その後に何を話したかは覚えていません(笑)

ただ、面接後の試験官からのフィードバックで、その冒頭部分だけで70点を与えたと評価されたのは覚えています。

おそらく、その後現場で嫌というほど全体像把握の重要性を経験したからこそ、その部分だけを覚えているのかもしれません。

実際に、普段のコンサル現場においても、「まず全体像を見ろ」と上司から口酸っぱく言われます。

それを読み間違えると、結果誤った課題を設定してしまうので、その後どうしようが正しい解にはたどり着かないからです。

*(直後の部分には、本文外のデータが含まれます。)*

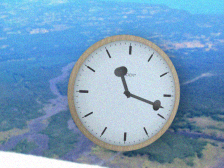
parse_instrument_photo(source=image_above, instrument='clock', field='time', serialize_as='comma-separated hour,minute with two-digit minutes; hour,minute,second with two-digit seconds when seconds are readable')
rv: 11,18
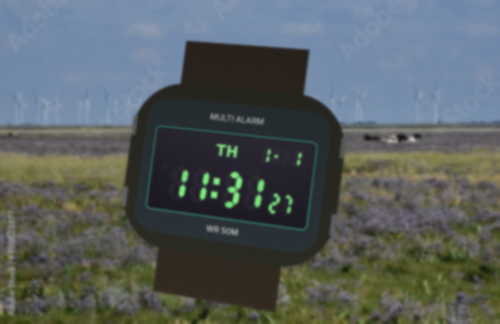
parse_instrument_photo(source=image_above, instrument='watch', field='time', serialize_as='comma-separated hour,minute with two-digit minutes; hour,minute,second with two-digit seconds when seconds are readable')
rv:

それゆえに、コンサル転職後も、定期的にこの書を手に取って、あるべき思考プロセスを整理していました。

面接前も、その後も大いに役立つ一冊です。

 

 

②転職エージェントを使った実践演習

どれだけ机の上で本だけを相手にしていても、やはり、声に出して実践してみないと本当に身についたのかはわかりません。

その場合、転職エージェントをフル活用しましょう。

 

僕自身が転職時に利用していたのは「ムービンストラテジックキャリア」というエージェンシーです。

 

 

こちらがオススメな理由は、コンサル転職に特化しているという点です。

在籍しているエージェントの方々の大半がコンサルファーム出身者であるため、より実践的で有益なフィードバックがもらえるのが最大のメリットです。

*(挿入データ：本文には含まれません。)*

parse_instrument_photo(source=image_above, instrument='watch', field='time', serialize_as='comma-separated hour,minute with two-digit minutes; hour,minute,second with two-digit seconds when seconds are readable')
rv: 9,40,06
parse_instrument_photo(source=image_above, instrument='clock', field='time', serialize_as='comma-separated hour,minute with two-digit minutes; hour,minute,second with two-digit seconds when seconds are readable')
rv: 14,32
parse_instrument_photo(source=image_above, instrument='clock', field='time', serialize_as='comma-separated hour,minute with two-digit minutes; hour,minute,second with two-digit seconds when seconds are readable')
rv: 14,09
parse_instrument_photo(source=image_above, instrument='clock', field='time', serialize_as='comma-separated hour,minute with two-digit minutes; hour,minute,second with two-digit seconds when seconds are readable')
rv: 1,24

僕は面接前、週に二回は、仕事の後などを使ってロープレに付き合っていただきました。

その辺の柔軟な対応と手厚いケアも含めて、評判通りのエージェンシーだなと感心した次第です。

面接対応だけではなく、職務経歴書などもコンサル観点でレビューしてもらえるので、今エージェントを探している方は、ぜひ前向きに検討してみてください。

 

コンサルの中でも、特に戦略系を目指しているという方向けに、同様のサポートを提供してくれるエージェントもありますので、

マッキンゼーやボスコンをを目指す方は、以下のエージェントをお勧めします。

こちらはただ転職に成功することを主眼にしているのではなく、入社後即戦力となるためのマインドセットを鍛えていく、いわば戦略コンサル予備校といった形ですね。

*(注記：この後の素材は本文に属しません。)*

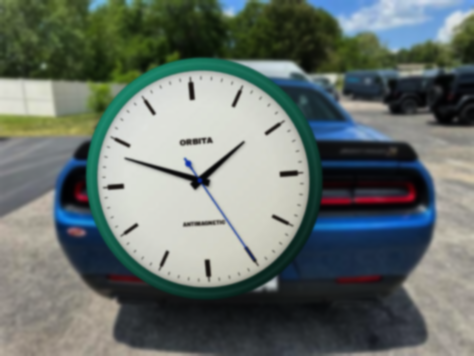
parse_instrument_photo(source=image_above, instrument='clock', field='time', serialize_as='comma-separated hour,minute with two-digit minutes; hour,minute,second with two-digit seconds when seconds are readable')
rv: 1,48,25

従って、下手に独学を交えて失敗したくない、と強く思う方にこそ最適だと思います。

最近流行のRIZAPではないですが、不合格の際の全額返金保証制度がついているので、安心して優秀な講師陣に身を任せることができるでしょう。

 


まとめ

 

以上、僕がケース面接対策に用いた方法を説明してきました。

気づかれた方もいらっしゃるかと思いますが、僕は本でもエージェントでも、

コンサル経験者の観点に触れる、ということを一貫して意識していました。

それくらい、ケース面接もそうですが、コンサルの仕事へのアプローチの仕方が独特だからです。(今はそれも大衆化されつつあるとの声もありますが。。)

 

でも、僕がコンサルの良いところだなぁ、と思う点は、面接までに学んだことがそのまま入社後の業務で活かされることです。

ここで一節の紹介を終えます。